### Problem to solve
Write the next part of the code review checklist, picking up after the last line shown.
(Reading text Opens)
Security Essentials (5 minutes)
- No secrets in code: run
git log -p | grep -i "password\|secret\|api_key\|token"— should return nothing - Dependencies not ancient: check for critical vulnerabilities (
npm audit,pip-audit, etc.) - HTTPS only for all external communication
- Input validated before use
- Auth exists if there are users
Code Health (5 minutes)
- It builds: clean build with no errors
- Tests exist and pass
- No obvious duplication (no copy-pasted files or massive repeated blocks)
- Readable: a new developer could understand the main flow
Operations Essentials (5 minutes)
- README exists with instructions on how to run it
- Documented or automated deployment process
- Application produces logs
- Errors logged or sent somewhere visible
- Config externalized (no hardcoded environment-specific values)
Quick Score: ___ / 15. If you score <12, address the gaps before proceeding.
Review Categories
The full detailed checklist is in references/detailed-checklist.md. Here is an overview of all 16 review categories:
1. Architecture & System Design
Architectural foundation, API design and contracts, service communication, data architecture. Evaluate whether the chosen patterns are appropriate for scale and team size.
2. Secrets, Credentials & Sensitive Data
Active secret scanning, secret type inventory, AI tool configuration files, comment-aware credential scanning, secret management, preventive controls. This section is CRITICAL for all tiers.
3. Code Duplication & Reusability
Duplication analysis, shared code and libraries, abstraction quality.
4. Code Quality, Efficiency & Optimization
Basic code quality, algorithmic efficiency, database efficiency, memory and resource efficiency, concurrency and thread safety.
5. Clean Code & Software Engineering Principles
Naming and readability, function design, SOLID principles, error handling, defensive programming.
(Reading text Closes)
(Material provided Opens)
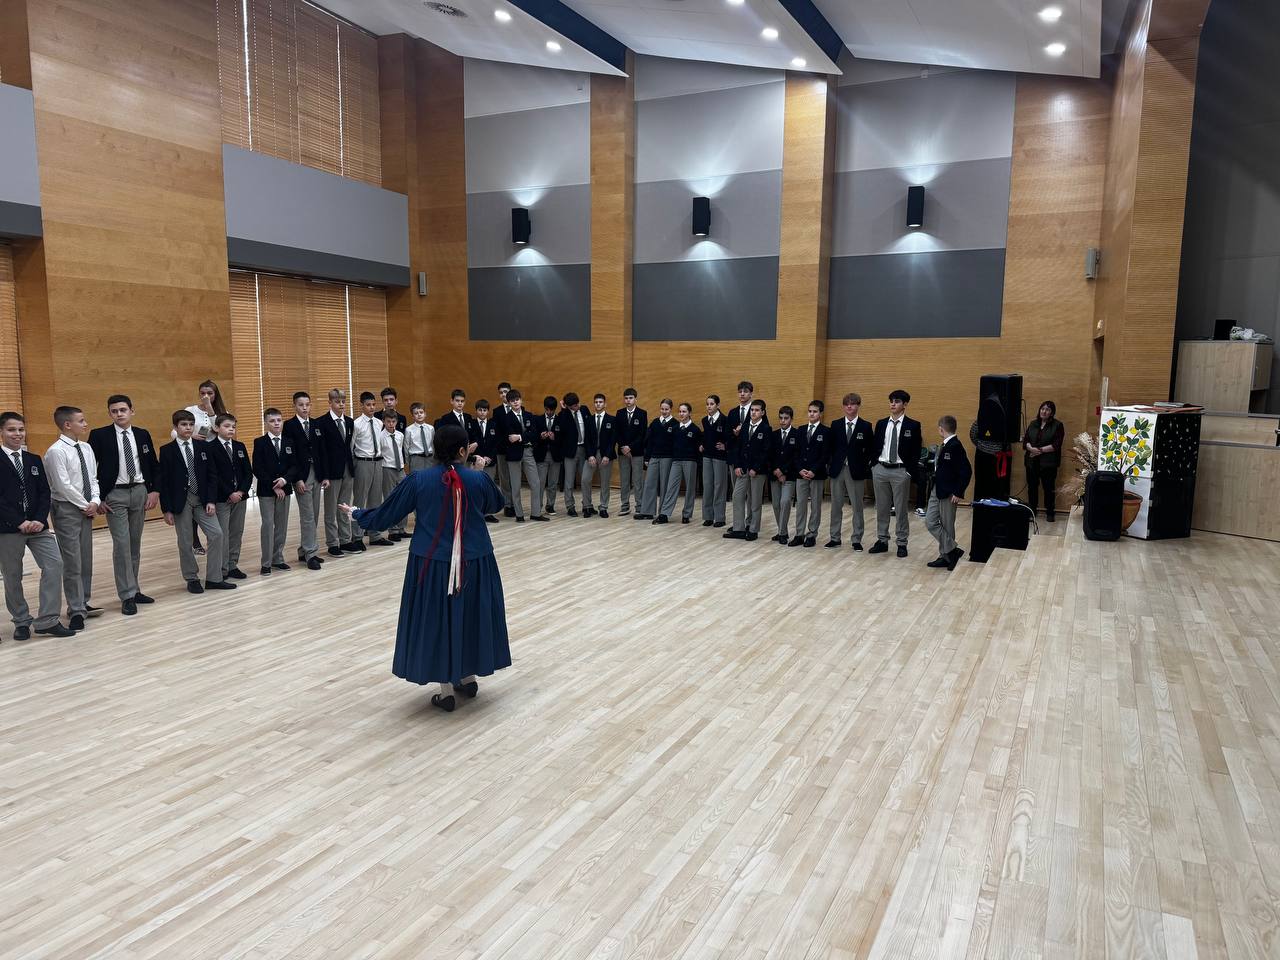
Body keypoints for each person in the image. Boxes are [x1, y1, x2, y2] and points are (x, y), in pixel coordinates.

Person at [341, 423, 510, 712]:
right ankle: (467, 677)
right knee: (470, 614)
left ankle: (446, 690)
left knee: (437, 619)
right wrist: (478, 472)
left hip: (432, 564)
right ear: (463, 450)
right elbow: (496, 504)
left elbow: (386, 515)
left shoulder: (418, 480)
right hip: (475, 561)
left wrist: (358, 514)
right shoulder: (477, 479)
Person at [1, 411, 74, 640]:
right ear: (1, 432)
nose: (17, 434)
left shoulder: (33, 459)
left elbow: (44, 492)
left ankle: (47, 620)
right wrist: (18, 521)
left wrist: (40, 519)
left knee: (54, 564)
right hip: (8, 528)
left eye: (21, 429)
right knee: (12, 576)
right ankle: (21, 621)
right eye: (11, 430)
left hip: (37, 526)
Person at [88, 394, 159, 615]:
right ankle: (127, 595)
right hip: (114, 495)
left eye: (123, 410)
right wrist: (97, 498)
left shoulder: (142, 434)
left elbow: (152, 464)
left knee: (134, 544)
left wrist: (154, 490)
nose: (119, 414)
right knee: (121, 544)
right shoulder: (99, 435)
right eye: (114, 411)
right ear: (110, 413)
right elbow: (89, 469)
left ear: (131, 411)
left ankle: (134, 589)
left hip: (139, 491)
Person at [44, 405, 103, 631]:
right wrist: (85, 504)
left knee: (85, 558)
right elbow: (62, 485)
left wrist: (95, 501)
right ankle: (75, 608)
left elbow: (93, 478)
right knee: (72, 561)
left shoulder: (86, 448)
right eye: (81, 421)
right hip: (67, 508)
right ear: (67, 424)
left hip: (86, 506)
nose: (85, 424)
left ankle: (83, 602)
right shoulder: (56, 451)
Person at [158, 410, 230, 592]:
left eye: (191, 424)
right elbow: (164, 482)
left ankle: (214, 578)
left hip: (202, 498)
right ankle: (191, 578)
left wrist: (211, 500)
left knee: (217, 534)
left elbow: (212, 475)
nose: (188, 428)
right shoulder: (167, 451)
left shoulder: (203, 447)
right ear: (175, 427)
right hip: (181, 501)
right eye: (184, 424)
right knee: (185, 541)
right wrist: (166, 509)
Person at [870, 389, 923, 557]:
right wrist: (874, 465)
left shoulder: (913, 425)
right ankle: (882, 540)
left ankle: (901, 542)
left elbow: (916, 451)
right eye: (891, 401)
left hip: (900, 471)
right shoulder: (881, 423)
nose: (893, 404)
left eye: (897, 401)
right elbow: (875, 445)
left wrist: (909, 472)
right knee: (882, 507)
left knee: (900, 509)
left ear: (905, 404)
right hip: (880, 469)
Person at [181, 380, 227, 555]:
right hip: (195, 455)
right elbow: (174, 431)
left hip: (215, 455)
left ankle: (215, 538)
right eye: (203, 393)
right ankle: (195, 541)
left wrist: (210, 408)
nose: (206, 396)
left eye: (210, 393)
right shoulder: (191, 410)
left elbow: (217, 428)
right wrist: (191, 435)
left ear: (215, 394)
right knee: (196, 498)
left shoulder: (221, 412)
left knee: (211, 496)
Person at [826, 392, 876, 551]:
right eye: (846, 404)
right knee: (836, 506)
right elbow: (830, 447)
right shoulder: (835, 424)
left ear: (858, 406)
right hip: (837, 470)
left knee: (857, 506)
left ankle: (856, 539)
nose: (849, 406)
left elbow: (870, 450)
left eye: (853, 404)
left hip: (856, 471)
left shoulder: (865, 426)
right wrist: (832, 463)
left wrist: (862, 464)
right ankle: (834, 538)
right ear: (843, 406)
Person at [284, 391, 327, 571]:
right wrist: (297, 479)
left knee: (314, 514)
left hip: (316, 473)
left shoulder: (316, 424)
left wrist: (324, 475)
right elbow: (289, 455)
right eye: (301, 405)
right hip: (302, 475)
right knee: (308, 516)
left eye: (307, 404)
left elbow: (322, 451)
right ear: (295, 406)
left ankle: (303, 550)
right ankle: (311, 554)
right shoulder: (289, 425)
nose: (304, 408)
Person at [207, 413, 252, 582]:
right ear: (217, 428)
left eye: (233, 426)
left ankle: (233, 565)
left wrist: (241, 492)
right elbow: (213, 475)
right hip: (222, 498)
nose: (231, 429)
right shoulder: (210, 448)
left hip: (240, 497)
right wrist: (229, 493)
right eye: (227, 426)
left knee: (236, 532)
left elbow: (248, 472)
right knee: (223, 534)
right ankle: (222, 567)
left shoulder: (239, 446)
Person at [252, 407, 298, 576]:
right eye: (272, 421)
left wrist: (284, 481)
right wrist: (275, 485)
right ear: (266, 423)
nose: (276, 423)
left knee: (281, 526)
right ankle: (266, 563)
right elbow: (257, 468)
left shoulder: (289, 442)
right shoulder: (260, 442)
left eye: (279, 420)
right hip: (266, 491)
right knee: (268, 525)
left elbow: (294, 466)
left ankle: (277, 558)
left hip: (285, 489)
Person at [927, 415, 972, 571]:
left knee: (947, 525)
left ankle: (946, 557)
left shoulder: (955, 446)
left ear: (941, 429)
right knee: (930, 521)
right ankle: (953, 551)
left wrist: (958, 492)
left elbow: (966, 471)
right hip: (937, 490)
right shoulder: (946, 445)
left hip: (949, 493)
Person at [316, 388, 356, 556]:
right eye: (337, 401)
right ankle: (333, 543)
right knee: (331, 509)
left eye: (343, 402)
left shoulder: (349, 421)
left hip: (347, 469)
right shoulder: (321, 422)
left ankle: (345, 540)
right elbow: (322, 451)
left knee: (344, 506)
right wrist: (324, 475)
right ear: (330, 403)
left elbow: (349, 446)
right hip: (332, 471)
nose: (341, 404)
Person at [725, 400, 771, 541]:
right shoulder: (744, 427)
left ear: (762, 412)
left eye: (757, 410)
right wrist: (738, 465)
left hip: (758, 471)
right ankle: (738, 528)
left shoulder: (766, 429)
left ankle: (753, 529)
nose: (753, 412)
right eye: (752, 410)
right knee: (737, 496)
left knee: (755, 501)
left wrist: (756, 468)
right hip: (743, 469)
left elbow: (766, 452)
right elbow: (738, 448)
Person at [352, 391, 391, 547]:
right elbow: (351, 446)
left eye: (374, 404)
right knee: (360, 500)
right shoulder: (356, 424)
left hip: (378, 462)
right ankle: (357, 537)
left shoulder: (379, 423)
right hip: (363, 462)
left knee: (376, 500)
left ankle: (374, 535)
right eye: (368, 405)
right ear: (362, 405)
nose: (372, 407)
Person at [501, 390, 546, 522]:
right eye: (512, 401)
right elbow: (509, 438)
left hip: (528, 452)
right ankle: (519, 514)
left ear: (521, 400)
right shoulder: (506, 418)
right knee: (515, 486)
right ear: (509, 403)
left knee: (536, 483)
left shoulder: (528, 415)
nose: (515, 402)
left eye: (517, 399)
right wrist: (525, 436)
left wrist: (520, 437)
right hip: (513, 454)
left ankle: (536, 513)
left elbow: (534, 434)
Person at [792, 401, 830, 548]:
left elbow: (825, 455)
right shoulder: (800, 430)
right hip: (801, 474)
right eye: (810, 411)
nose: (812, 414)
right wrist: (800, 469)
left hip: (817, 474)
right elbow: (795, 453)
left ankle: (812, 534)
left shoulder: (825, 431)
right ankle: (799, 534)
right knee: (801, 505)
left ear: (820, 414)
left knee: (815, 505)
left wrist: (813, 470)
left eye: (815, 411)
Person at [1023, 400, 1065, 521]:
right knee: (1032, 488)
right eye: (1042, 409)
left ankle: (1050, 512)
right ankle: (1032, 510)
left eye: (1047, 409)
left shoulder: (1057, 425)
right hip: (1031, 462)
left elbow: (1056, 445)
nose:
(Material provided Closes)
### Output of the exercise
6. Code Readability & AI/Human Maintainability
Human readability, documentation, AI and automation friendliness.
7. Testing
Test existence, coverage, test types (unit, integration, API, E2E, performance, security), test quality (verify tests actually test behavior, not just imports).
8. Security
Authentication, authorization, input validation, data protection, dependency security.
9. Multi-Tenancy (Tier 3+)
Tenant isolation, configuration, lifecycle.
10. Identity & SSO (Tier 3+)
SSO support, session management.
11. Scalability & Performance (Tier 2+)
Horizontal scaling, auto-scaling, response times, caching, CDN.
12. Reliability (Tier 2+)
Fault tolerance, data durability, backups, disaster recovery.
13. Observability (Tier 2+)
Logging, monitoring, alerting, distributed tracing.
14. Deployment & Operations
Build and deploy documentation and automation, deployment strategy, configuration management.
15. Licensing & Legal
Dependency licenses, intellectual property, attribution.
16. Developer Experience
Getting started documentation, development workflow, CI speed.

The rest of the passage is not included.